#### PETUNJUK TUGAS:
1. Salin persis bagian kutipan tentang politisi kutu loncat dari "Potret ini diperparah" sampai "masuk menjadi kader.".
2. Menurut kutipan tentang politisi kutu loncat, apa saja tujuan awal partai politik?
3. Berdasarkan kutipan tentang politisi kutu loncat, jelaskan mengapa fenomena kutu loncat merugikan kader yang merintis karier melalui kaderisasi partai.

#### KUTIPAN:

Pasca tereduksinya pemaknaan ini, menjadikan partai sebagai kereta tumpangan yang lemah dalam melakukan kontrol terhadap para kadernya. Fenomena kutu loncat pun meningkatkan kekuatan individualisme yang dapat menginjak-nginjak kekuatan partai yang umumnya lebih bersifat institusional dan kolektif.
Mati Suri Karir Kader Parpol
Tujuan awal partai politik sebagai wadah aspirasi, medium penggemblengan calon pemimpin bangsa, dan lembaga yang turut membantu perwujudan cita—cita nasional, telah dikikis oleh fenomena kutu loncat para politisi yang memanfaatkan partai politik sebagai kendaraan politik dan pemuas hasrat politik sesaat saja.
Dampaknya pun bukan hanya dirasakan partai politik, namun akan menamatkan karir politik kader parpol yang merintis, memupuk kemampuan dan kualitas dirinya melalui sistem kaderisasi partai sehingga terputuslah mata rantai pembawa ideologi parpol yang seharus diletakkan pada singgasana yang paripurna.
Potret ini diperparah dengan sikap terbukanya partai politik yang ikut ‘mengamankan’ para kutu loncat ini, dengan mempersilakan mereka merangsek masuk menjadi kader.

#### Ekstraksi teks per halaman:
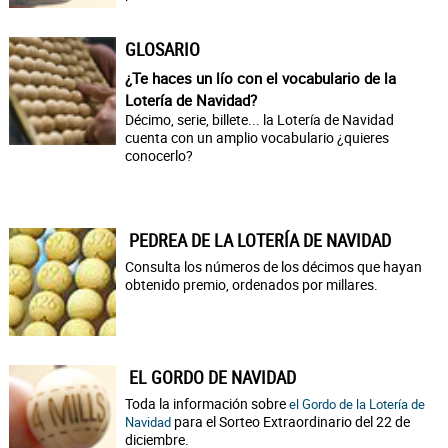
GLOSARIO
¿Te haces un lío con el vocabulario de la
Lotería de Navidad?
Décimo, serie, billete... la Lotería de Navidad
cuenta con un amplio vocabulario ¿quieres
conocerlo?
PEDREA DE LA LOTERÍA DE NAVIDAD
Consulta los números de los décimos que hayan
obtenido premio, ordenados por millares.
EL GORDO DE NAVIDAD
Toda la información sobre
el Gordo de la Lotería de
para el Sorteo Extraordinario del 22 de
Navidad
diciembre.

#### KUMPULAN JAWABAN:
1.
Potret ini diperparah dengan sikap terbukanya partai politik yang ikut ‘mengamankan’ para kutu loncat ini, dengan mempersilakan mereka merangsek masuk menjadi kader.

2. Sebagai wadah aspirasi, medium penggemblengan calon pemimpin bangsa, dan lembaga yang turut membantu perwujudan cita-cita nasional.

3. Fenomena kutu loncat akan menamatkan karier politik kader yang merintis serta memupuk kemampuan dan kualitas dirinya melalui sistem kaderisasi partai. Akibatnya, mata rantai pembawa ideologi partai politik menjadi terputus.